Backus stayed at least a hundred feet behind her. Even in the crowded Chicago airport he knew she would be on what they always called “Six Alert” when he had been with the bureau. Watching her back — her six — and always checking for a trailer. It had been tricky enough traveling with her so far. The plane from South Dakota had been small and less than 40 people had been on board. The random assignment of seats had put him only two rows from her. So close he thought he could actually smell her scent—the one beneath the perfume and the makeup. The one the dogs could pick up.

It was intoxicating, to be so close and still such a long distance apart. He wanted the whole time to turn and look back at her, maybe catch a glimpse of her face between the seats, see what she was doing. But he didn’t dare. He had to bide his time. He knew that good things came to those who plan carefully and then wait. That was the thing, the secret. Darkness waits. All things come to the dark.

He followed her through half of the American Airlines terminal until she took a seat at gate K9. It was empty. No travelers were waiting here. No American employees were behind the gate counter waiting and ready to work the computers and check tickets. But Backus knew that this was only because she was early. They both were early. The flight to Las Vegas would not leave from Gate K9 for another two hours. He knew this because he was on the flight as well. In a way he was Rachel Walling’s guardian angel, a silent escort who would be with her until she reached her final destination.

He walked on by the gate, careful not to be obvious about glancing at her but curious to see how she was going to pass the time waiting for the next flight. He hooked the strap of his large cowhide carry-on bag over his right shoulder so that if she happened to look up her eyes might be drawn to it instead of his face. He wasn’t worried about her recognizing him for who he was. All the pain and the surgeries had taken care of that. But she might recognize him from the flight from Rapid City. And he didn’t want that. He didn’t want her to get suspicious.

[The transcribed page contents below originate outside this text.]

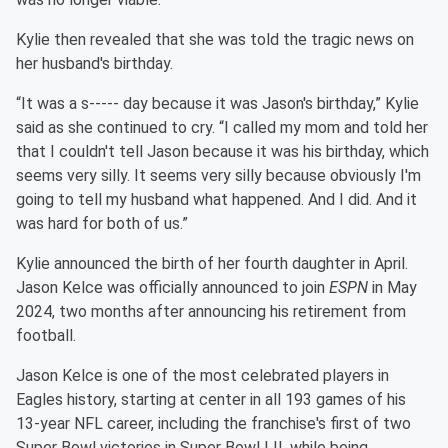
Kylie then revealed that she was told the tragic news on
her husband's birthday.
“It was a s----- day because it was Jason's birthday,” Kylie
said as she continued to cry. “I called my mom and told her
that I couldn't tell Jason because it was his birthday, which
seems very silly. It seems very silly because obviously I'm
going to tell my husband what happened. And I did. And it
was hard for both of us.”
Kylie announced the birth of her fourth daughter in April.
Jason Kelce was officially announced to join
ESPN
in May
2024, two months after announcing his retirement from
football.
Jason Kelce is one of the most celebrated players in
Eagles history, starting at center in all 193 games of his
13-year NFL career, including the franchise's first of two
Super Bowl victories in Super Bowl LII, while being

His heart jumped in his chest like a baby kicking under a blanket as he made the one furtive glance while passing by. She had her head down and was reading a book. It was old and worn from many readings. There was a profusion of yellow Post-its poking out from its pages. But he recognized the cover design and the title. The Poet. She was reading about him!

He hurried on by before she could sense she had a watcher and looked up. He went down two more gates and into the restroom. He went into a stall and carefully locked the door. He hung his bag on the door hook and quickly went to work. Off came the cowboy hat and the vest. He sat down on the toilet and took off the boots, too.

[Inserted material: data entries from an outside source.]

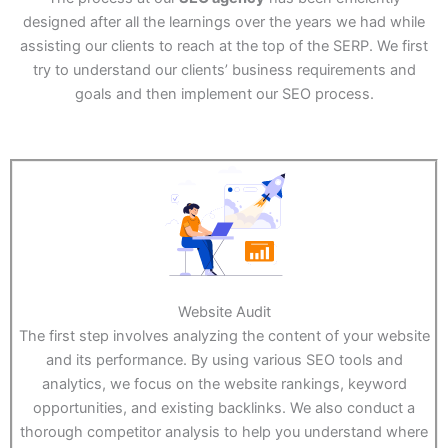
designed after all the learnings over the years we had while
assisting our clients to reach at the top of the SERP. We first
try to understand our clients’ business requirements and
goals and then implement our SEO process.
Website Audit
The first step involves analyzing the content of your website
and its performance. By using various SEO tools and
analytics, we focus on the website rankings, keyword
opportunities, and existing backlinks. We also conduct a
thorough competitor analysis to help you understand where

In five minutes Backus transformed himself from a South Dakota cowboy to a Las Vegas gambler. He put on the silk clothes. He put on the gold. He put on the earring and the shades. He clipped the gaudy chrome cell phone to his belt even though there was no one who would call him and no one he would call. From the bag he took out another bag, much smaller and with the figure of the MGM lion emblazoned on it.

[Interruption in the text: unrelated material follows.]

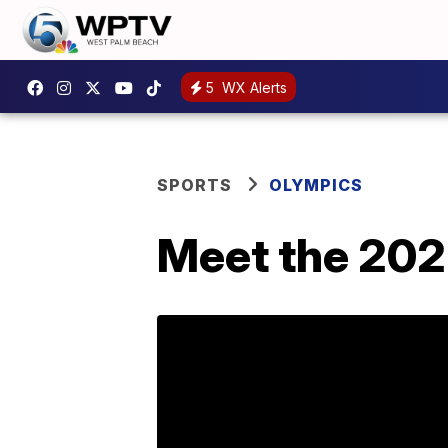
5
WX Alerts
SPORTS
OLYMPICS
Meet the 202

The components of his first skin were pushed into the new bag and he stepped out of the stall, the strap of the MGM bag over his shoulder. Backus admired himself for the preparation he had taken. It was the planning and attention to the small details like that that made him who he was, that made him a success at his craft.

He checked his look in the mirror as he walked toward the restroom’s exit door. He smiled. He was a new man. Rachel would not recognize him. Nobody would. Feeling confident, he unzipped the MGM bag and checked on his digital camera. It was there and ready to go. He decided he would take the risk and shoot some photos of Rachel. Just some keepsakes, a few secret shots he could admire and enjoy after she was gone and this was all over.